There are many productivity hacks and tips out there that you can follow. I’ve read many and have done the homework for you. Kate gives us a few more ways to being productive and reclaiming your energy and time.  
  1. Look for friction in your life or business
Kate says that one of the easiest places to start is to look at your life or your business and see where there is “flow” and where there is “friction.” By doing this, Kate says that there are opportunities here to simplify and do things that work for you (and get rid of things that don’t).

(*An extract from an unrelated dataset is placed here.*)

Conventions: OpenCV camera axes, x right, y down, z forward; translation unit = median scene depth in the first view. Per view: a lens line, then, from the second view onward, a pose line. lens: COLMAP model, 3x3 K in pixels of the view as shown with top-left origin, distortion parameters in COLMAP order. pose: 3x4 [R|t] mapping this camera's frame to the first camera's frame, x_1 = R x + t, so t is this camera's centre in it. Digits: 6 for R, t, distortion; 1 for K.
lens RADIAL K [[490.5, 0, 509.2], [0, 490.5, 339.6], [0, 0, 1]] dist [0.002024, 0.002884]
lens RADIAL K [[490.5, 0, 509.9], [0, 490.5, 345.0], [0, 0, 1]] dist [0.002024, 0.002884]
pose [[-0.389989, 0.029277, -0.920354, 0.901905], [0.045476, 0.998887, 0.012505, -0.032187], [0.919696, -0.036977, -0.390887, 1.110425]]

Friction doesn’t have to mean an area that takes up a lot of your time. It can also be something that you don’t like to do. You don’t have to do something just because it’s being done by everyone else. Create your own path and figure out the areas in your life that can be simplified.  

For example, maybe spending 30 minutes a day packing your lunch isn’t working for you. To simplify this, designate a day to batch your lunch. On that day, spend an hour preparing and packing all the veggies and fruit for lunch the next week. Then, each morning, all you have to do is pack your main lunch.

Simplify this further by packing salads for lunch. Prep everything on your designated day and you wouldn’t have to do anything during the week. This saves you 30 minutes every day. Look for areas like this where there is friction and figure out how to simplify it.  

  1. Simplify your to do lists
According to Kate, to-do lists become a “catchall” for everything that needs to be done and isn't very helpful. Her solution for this is to create a weekly to-do list. This allows for flexibility in the week, especially if you’re caring for children or an older parent, it gives you some space to change plans as needed. 

To create a weekly to-do list, she suggests asking yourself three fundamental questions to determine what gets placed on this list. It’s important to be very critical when adding to this list. 
  1. Does this need to be done? If the first answer is yes, then ask yourself the next question.
  2. Does this need to be done by me? If not, you can assign this task to someone else on your team, a family member, or a friend. 
  3. Does this need to be done right now (this week)? If it doesn’t need to be done right now, it doesn’t belong on your to do list but on your project management list, like on Asana. (I use Asana to manage my projects and team.)
Like everything else I talk about, you don’t have to do it all. Choose the productivity tips that resonate with you and feel would work with your life. My goal this week is to start by determining what my 80/20 is so that I can create more time to do the things I love.